Tips for Good Handwashing

  • Use warm water and plenty of soap. Work up a good lather.

  • Clean the whole hand, under your nails, between your fingers, and up the wrists.

  • Wash for at least 15 seconds. Don’t just wipe. Scrub well.

  • Rinse, letting the water run down your fingers, not up your wrists.

  • Dry your hands well. Use a paper towel to turn off the faucet and open the door.

Using Alcohol-Based Hand Gels

Alcohol-based hand gels can be used when your hands aren’t visibly dirty.

  • Squeeze about a tablespoon of gel into the palm of one hand.

  • Rub your hands together briskly, cleaning the backs of your hands, the palms, between your fingers, and up the wrists.

  • Rub until the gel is gone and your hands are completely dry.

Precautions When Caring for Someone with MRSA

  • Wash your hands well with soap and water before and after any contact with the patient. An alcohol-based hand gel containing at least 60 percent alcohol is also a good choice.

  • Wear gloves when changing a bandage or touching an infected wound. Discard gloves after each use. Then wash your hands well.

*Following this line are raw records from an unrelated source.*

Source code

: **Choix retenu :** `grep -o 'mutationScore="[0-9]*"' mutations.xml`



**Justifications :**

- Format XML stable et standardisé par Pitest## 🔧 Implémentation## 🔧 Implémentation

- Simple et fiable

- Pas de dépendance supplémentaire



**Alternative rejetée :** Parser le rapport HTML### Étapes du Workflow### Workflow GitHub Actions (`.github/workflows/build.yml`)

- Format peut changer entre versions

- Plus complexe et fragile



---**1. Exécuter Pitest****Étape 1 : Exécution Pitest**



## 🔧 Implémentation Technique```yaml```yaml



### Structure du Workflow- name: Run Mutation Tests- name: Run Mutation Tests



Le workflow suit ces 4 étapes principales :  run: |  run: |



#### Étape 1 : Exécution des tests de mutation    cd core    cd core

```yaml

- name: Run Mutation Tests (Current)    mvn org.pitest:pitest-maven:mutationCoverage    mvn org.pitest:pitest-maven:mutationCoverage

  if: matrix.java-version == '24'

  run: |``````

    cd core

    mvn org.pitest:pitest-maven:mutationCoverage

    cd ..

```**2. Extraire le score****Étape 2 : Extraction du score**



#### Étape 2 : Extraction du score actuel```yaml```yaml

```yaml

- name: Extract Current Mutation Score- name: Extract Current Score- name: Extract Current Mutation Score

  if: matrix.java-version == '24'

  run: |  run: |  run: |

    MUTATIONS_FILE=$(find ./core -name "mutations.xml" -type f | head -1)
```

  • Wash the patient’s bed linen, towels, and clothing in hot water with detergent and liquid bleach.

 

Understanding Drug Resistance

Hard-to-kill (resistant) germs, such as MRSA, develop when antibiotics are taken longer than necessary or when they’re not needed. Any germs that survive treatment with an antibiotic can go on to reproduce and create more resistant germs. The more often antibiotics are used, the more chances resistant germs have to develop. This is why your healthcare provider may hesitate to prescribe antibiotics unless he or she is certain that they are needed.

  

 

Personal Care Guidelines for MRSA Active Infection or Carrier:

  1. Wash your hands often.

  2. Carry alcohol-based gel if soap and water not available.

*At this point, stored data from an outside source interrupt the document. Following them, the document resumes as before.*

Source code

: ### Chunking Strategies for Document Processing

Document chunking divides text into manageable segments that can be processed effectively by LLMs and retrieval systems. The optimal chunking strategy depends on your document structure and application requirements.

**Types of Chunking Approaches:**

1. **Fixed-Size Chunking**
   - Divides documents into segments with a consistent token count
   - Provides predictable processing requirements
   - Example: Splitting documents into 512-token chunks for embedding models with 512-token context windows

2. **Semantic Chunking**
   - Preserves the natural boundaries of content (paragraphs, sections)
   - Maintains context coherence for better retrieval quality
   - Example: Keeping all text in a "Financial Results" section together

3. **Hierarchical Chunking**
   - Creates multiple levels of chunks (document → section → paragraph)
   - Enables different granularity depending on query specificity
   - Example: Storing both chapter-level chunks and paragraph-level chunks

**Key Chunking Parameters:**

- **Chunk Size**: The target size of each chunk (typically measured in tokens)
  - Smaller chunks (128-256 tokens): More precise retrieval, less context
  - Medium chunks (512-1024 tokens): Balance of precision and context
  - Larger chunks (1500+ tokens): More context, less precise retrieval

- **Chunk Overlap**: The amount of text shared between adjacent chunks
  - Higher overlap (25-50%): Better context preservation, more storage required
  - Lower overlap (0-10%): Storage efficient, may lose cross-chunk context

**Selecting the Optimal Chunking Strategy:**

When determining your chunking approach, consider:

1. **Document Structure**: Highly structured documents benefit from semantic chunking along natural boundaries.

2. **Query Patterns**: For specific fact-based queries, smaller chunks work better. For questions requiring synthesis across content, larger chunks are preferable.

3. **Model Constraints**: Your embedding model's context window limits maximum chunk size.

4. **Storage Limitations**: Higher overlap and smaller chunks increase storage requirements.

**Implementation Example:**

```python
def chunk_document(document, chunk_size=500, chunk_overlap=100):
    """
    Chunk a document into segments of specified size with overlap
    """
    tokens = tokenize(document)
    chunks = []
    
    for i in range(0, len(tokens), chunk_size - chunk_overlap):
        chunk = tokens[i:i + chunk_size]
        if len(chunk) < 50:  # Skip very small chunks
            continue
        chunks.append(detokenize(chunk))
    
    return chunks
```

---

  3. Cover nose and mouth with tissue when coughing or sneezing, throw it away and wash hands.

  4. Take a bath or shower every day to reduce bacteria on your skin.

  5. Keep fingernails short so bacteria will not grow under them.

  6. Change sheets and towels regularly.

  7. Change clothes daily and wash the clothes before wearing again.

  8. Do not share towels, razors, toothbrushes or other personal items.

  9. If you get a cut or scrape, clean it with soap and water and cover with bandage.

10. Take care of yourself: eat right, exercise, quit smoking, and avoid stress.

11. Get medical attention at first sign of infection: redness, swelling, pain or pus.

12. Always inform your health care provider that you have MRSA either now or in the past.

13. If you work in a healthcare setting, you may need to take special precautions.

 

 

Directions for Changing Dressing on a Wound with MRSA:

1. Wash you hands with soap and water first.

2. Put on disposable gloves.

3. Remove old bandage.

4. Put old bandage in plastic bag along with the gloves you have on.

5. Wash your hand with saop and water again.

6. Put on a new clean pair of disposable gloves.

7. Apply the new bandage.

8. Take off the gloves and place them in the plastic bag, seal it and throw it away in regular trash.

9. Wash you hands with saop and water again.